*** SUPPLIED INFORMATION Section Begins ***
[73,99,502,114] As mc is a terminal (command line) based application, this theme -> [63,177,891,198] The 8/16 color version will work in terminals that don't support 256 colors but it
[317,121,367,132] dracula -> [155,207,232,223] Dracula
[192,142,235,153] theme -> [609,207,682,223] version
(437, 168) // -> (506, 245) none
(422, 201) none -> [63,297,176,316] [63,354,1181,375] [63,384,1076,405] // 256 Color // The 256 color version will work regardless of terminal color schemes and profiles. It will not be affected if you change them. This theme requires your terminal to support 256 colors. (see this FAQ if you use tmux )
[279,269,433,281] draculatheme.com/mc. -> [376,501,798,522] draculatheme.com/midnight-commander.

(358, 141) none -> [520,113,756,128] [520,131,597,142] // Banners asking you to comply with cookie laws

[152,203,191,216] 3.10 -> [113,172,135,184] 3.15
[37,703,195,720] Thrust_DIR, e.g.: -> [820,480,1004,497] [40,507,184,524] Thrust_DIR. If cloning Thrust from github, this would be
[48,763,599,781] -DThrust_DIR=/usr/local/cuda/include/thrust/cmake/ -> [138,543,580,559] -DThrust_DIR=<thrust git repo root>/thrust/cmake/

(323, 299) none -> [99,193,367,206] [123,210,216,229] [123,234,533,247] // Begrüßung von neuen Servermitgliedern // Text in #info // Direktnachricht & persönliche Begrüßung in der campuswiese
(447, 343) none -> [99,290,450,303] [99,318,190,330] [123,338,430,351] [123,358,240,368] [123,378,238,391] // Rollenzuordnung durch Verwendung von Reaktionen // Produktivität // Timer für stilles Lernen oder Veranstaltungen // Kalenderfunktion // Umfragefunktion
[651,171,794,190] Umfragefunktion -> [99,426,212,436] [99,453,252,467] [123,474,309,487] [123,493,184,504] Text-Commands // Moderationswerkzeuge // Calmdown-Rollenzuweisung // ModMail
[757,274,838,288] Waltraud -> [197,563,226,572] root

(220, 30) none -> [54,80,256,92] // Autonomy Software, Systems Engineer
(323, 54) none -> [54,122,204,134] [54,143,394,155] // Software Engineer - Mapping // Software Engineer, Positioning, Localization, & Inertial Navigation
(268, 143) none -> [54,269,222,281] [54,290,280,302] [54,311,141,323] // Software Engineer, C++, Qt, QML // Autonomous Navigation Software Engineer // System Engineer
*** SUPPLIED INFORMATION Section Ends ***
> [EXERCISE PROMPT]: Wherever a line holds the word "root", copy that line out of the entries above.

> [SOLVED EXERCISE]:
[48,763,599,781] -DThrust_DIR=/usr/local/cuda/include/thrust/cmake/ -> [138,543,580,559] -DThrust_DIR=<thrust git repo root>/thrust/cmake/
[757,274,838,288] Waltraud -> [197,563,226,572] root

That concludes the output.